* [PROBLEM]: Copy out the text of every row below word for word, leaving the pictures out of your answer.

* [Saved entries]:
====

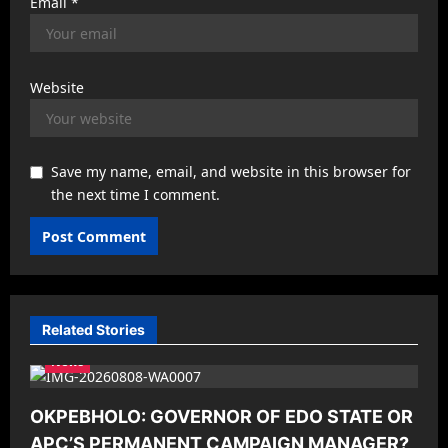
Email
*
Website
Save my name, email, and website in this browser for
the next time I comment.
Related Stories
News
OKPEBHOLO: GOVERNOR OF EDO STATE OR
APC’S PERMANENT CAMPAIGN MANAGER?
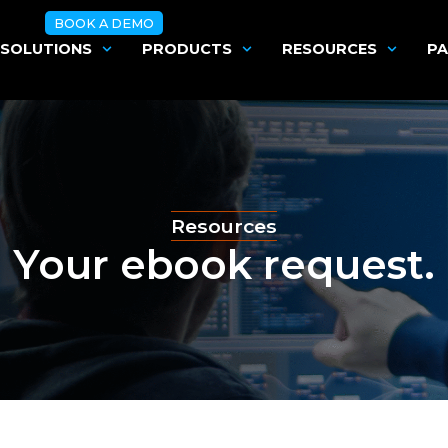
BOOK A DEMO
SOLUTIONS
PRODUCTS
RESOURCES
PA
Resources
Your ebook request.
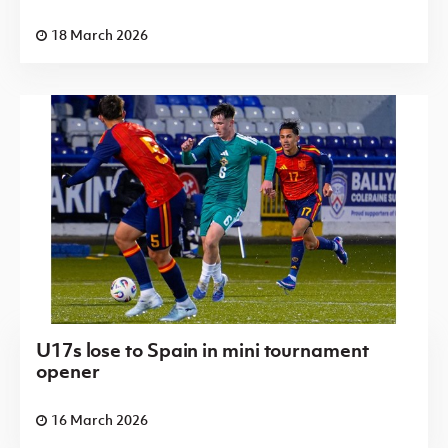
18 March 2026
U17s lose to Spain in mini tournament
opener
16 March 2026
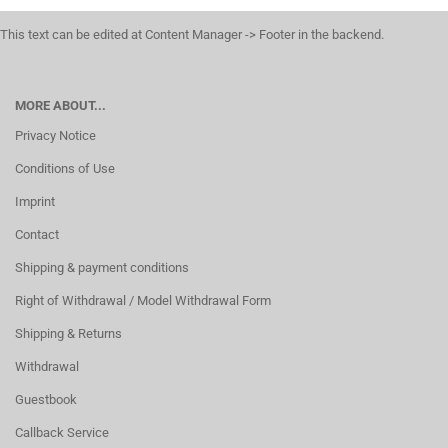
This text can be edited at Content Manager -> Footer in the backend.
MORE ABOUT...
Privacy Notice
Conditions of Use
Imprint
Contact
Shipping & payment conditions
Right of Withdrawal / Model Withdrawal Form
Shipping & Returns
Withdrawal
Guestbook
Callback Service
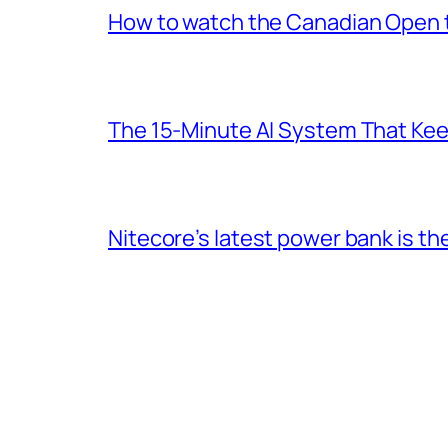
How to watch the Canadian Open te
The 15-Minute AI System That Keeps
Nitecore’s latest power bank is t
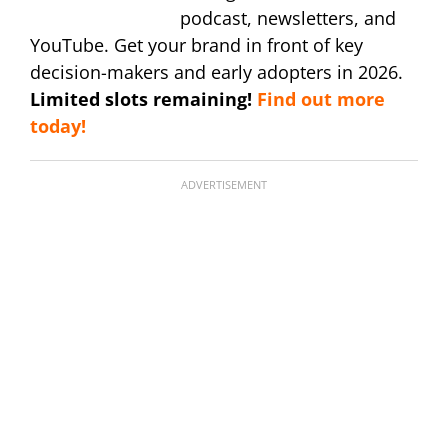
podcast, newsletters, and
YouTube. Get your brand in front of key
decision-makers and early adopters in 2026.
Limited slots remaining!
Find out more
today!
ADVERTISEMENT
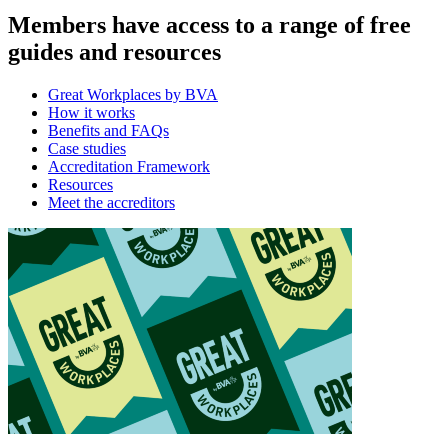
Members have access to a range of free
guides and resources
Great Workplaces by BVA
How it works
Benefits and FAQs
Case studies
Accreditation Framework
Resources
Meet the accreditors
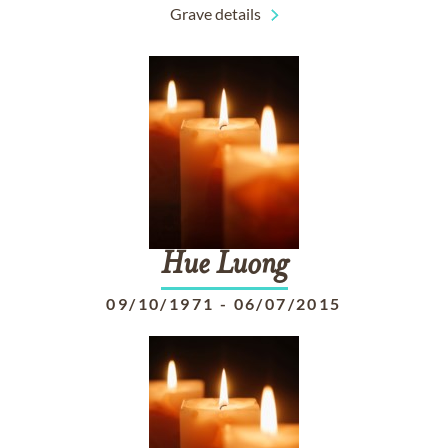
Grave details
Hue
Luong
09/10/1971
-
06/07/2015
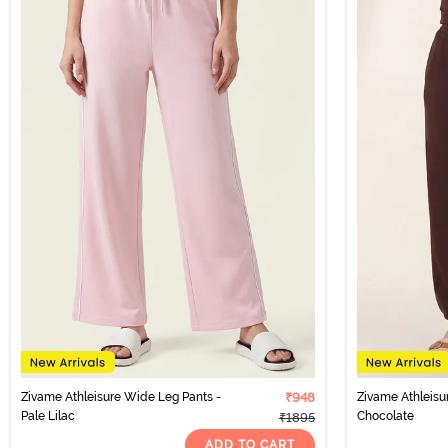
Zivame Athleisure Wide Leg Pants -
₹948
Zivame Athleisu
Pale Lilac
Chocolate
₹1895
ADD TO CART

====

* [REPLY]:
Email
*
Website
Save my name, email, and website in this browser for
the next time I comment.
Related Stories
News
OKPEBHOLO: GOVERNOR OF EDO STATE OR
APC’S PERMANENT CAMPAIGN MANAGER?
BOOK A DEMO
SOLUTIONS
PRODUCTS
RESOURCES
PA
Resources
Your ebook request.
18 March 2026
U17s lose to Spain in mini tournament
opener
16 March 2026
This text can be edited at Content Manager -> Footer in the backend.
MORE ABOUT...
Privacy Notice
Conditions of Use
Imprint
Contact
Shipping & payment conditions
Right of Withdrawal / Model Withdrawal Form
Shipping & Returns
Withdrawal
Guestbook
Callback Service
How to watch the Canadian Open te
The 15-Minute AI System That Keeps
Nitecore’s latest power bank is t
podcast, newsletters, and
YouTube. Get your brand in front of key
decision-makers and early adopters in 2026.
Limited slots remaining!
Find out more
today!
ADVERTISEMENT
Members have access to a range of free
guides and resources
Great Workplaces by BVA
How it works
Benefits and FAQs
Case studies
Accreditation Framework
Resources
Meet the accreditors
Grave details
Hue
Luong
09/10/1971
-
06/07/2015
Zivame Athleisure Wide Leg Pants -
₹948
Zivame Athleisu
Pale Lilac
Chocolate
₹1895
ADD TO CART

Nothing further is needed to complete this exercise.